Nonetheless, LaMarche’s storytelling capabilities trump whatever critics may hold against the misfortunate tales of Millennials coping with life in the modern age. This is her truth and no one else’s. 

Additionally, critics seem to be lukewarm to stories that derive from Millennial socialization, like Charlie McDowell’s 2013 release Dear Girls Above Me. McDowell, whose fame originated from his Twitter account that shares the same name as his book, gives readers a step-by-step outline as to what made his tweets so priceless, with the two typical valley girls that lived in the apartment above him as his main material.

Overhearing the two women’s considerably ignorant approach to topics including politics, pop culture, and everyday life, McDowell captured in 140-characters or less what he earwigged, eventually scoring a book deal with Random House to publish the whole story with a fairly larger word count.

With over 200 pages to fill, McDowell took on how running the “Dear Girls Above Me” Twitter account affected his love, social, and work life, in addition to some added details on the budding relationship he consequentially started to create with the girls upstairs.

“Does that make for a compelling book?” literary critic Cecilee Linke asks in a review for SFF Audio. “I’m not entirely sure.”

Linke furthers her argument, finding Millennial social media updating to be synonymous with boredom and of minimal public interest.
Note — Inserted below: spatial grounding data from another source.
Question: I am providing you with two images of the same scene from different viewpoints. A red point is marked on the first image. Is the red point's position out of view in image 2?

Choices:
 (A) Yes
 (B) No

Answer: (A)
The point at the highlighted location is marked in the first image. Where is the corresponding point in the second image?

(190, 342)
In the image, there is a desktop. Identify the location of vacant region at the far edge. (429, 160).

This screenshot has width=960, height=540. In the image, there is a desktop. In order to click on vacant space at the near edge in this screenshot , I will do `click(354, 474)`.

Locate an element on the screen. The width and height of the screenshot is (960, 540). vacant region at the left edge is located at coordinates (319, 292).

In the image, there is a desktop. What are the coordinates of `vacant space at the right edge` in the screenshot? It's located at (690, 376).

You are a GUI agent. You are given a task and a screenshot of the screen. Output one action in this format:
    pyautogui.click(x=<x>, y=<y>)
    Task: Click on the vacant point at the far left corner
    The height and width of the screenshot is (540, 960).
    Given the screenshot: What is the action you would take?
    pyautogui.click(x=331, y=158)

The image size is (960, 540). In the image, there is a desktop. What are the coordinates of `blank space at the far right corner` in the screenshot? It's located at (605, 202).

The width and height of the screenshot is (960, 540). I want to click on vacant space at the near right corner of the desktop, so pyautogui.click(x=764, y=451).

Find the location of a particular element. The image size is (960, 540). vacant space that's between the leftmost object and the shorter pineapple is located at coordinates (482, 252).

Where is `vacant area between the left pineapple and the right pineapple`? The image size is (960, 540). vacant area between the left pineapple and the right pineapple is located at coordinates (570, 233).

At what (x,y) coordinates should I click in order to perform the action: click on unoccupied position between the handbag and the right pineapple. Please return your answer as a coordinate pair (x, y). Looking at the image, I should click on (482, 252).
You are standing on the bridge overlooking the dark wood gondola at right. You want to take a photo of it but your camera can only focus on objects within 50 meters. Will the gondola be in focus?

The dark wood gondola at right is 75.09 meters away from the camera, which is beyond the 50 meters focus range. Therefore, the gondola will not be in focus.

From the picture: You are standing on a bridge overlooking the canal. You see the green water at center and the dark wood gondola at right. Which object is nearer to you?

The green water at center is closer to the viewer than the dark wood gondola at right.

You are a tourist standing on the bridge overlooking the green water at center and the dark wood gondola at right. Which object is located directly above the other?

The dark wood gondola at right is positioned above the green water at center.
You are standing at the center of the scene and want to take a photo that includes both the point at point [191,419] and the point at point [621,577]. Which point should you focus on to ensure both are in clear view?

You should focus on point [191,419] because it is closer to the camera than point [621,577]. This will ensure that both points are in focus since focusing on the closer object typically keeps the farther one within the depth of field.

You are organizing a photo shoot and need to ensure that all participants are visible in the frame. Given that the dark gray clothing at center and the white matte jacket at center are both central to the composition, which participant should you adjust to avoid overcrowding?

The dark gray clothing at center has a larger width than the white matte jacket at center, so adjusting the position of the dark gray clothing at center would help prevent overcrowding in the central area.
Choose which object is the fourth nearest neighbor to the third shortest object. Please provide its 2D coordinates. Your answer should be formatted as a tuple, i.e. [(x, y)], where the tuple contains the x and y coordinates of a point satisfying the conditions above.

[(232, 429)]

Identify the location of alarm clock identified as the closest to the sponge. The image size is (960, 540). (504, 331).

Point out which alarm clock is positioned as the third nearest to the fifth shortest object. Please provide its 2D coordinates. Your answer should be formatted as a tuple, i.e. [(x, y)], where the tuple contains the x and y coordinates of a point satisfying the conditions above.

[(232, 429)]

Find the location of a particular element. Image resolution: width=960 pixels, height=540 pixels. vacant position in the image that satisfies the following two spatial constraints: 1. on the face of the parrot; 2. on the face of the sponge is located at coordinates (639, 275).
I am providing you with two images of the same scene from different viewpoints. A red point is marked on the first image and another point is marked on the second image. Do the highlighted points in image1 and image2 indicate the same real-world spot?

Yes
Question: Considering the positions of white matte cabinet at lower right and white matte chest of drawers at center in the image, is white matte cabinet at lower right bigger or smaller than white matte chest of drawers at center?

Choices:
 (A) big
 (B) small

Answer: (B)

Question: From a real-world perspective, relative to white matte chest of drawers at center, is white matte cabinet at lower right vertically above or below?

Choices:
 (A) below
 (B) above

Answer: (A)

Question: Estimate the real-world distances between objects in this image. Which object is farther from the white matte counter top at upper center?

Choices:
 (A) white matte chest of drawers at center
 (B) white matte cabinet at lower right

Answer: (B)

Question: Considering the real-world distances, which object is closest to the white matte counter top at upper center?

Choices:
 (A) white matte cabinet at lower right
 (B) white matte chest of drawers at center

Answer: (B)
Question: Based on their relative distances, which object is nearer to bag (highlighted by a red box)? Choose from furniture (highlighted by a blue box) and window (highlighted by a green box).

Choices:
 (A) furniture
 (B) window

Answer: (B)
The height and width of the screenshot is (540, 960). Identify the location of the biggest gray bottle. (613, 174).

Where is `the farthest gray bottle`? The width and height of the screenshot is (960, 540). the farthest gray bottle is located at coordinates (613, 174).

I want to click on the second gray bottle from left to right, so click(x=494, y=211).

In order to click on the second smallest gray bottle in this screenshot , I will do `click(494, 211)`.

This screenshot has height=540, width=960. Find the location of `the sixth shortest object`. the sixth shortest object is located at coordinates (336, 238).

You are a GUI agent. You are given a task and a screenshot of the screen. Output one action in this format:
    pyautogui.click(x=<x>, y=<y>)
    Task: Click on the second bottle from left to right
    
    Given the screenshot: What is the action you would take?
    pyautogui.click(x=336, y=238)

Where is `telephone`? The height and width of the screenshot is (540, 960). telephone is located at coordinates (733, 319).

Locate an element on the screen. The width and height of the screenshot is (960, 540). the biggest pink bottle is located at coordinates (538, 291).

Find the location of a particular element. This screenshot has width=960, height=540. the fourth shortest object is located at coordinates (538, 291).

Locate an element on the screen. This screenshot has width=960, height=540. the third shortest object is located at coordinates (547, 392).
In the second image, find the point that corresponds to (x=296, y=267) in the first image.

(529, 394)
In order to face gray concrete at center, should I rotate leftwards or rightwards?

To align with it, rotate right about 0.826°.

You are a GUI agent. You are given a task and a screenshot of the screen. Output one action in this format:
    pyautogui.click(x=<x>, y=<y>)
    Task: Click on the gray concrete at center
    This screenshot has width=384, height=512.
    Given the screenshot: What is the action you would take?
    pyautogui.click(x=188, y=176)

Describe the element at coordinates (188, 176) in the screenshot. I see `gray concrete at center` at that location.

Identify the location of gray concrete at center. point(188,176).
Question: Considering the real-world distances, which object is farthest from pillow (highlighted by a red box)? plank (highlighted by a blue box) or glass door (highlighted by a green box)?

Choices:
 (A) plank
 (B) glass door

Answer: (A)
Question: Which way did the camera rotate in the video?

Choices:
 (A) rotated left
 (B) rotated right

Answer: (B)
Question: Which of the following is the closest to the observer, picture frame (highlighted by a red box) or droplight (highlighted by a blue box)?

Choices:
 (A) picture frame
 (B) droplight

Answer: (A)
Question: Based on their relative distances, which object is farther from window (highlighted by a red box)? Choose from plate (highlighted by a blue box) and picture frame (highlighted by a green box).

There’s no real intrigue behind what this guy happens to hear going on above him and how that affected the scheme of his life, she insinuates. And is she right? Yeah, probably. 

But literature is meant to establish a sense of unity within society and strike a shared experience of sorts among a people. It’s hard to combat the logic behind what fuses a community of Millennials and the traumas they are encountering since it’s a generation focalized around technology.

Millennials are constantly seen trying to spit out their stories to platforms willing to hand them a piece of that revelrous pie that would ultimately document their unique story, whether that be in a tweet, essay, or book. This mindset is parallel with the idea that every voice should be heard, which is wise in concept but impossible in practice. Society can attempt to observe the difficulties unique to the individual. But nonetheless, the dialogues must be relative to all in order to be a considerable success.

Generation Y is the first collection of people able to take charge of their image and warp it into whichever way they may desire or find applicable in a particular situation. They are able to make someone believe their life is a certain way, and if the outsider (or reader) takes the bait, then it becomes truth—which, in essence, is great literature.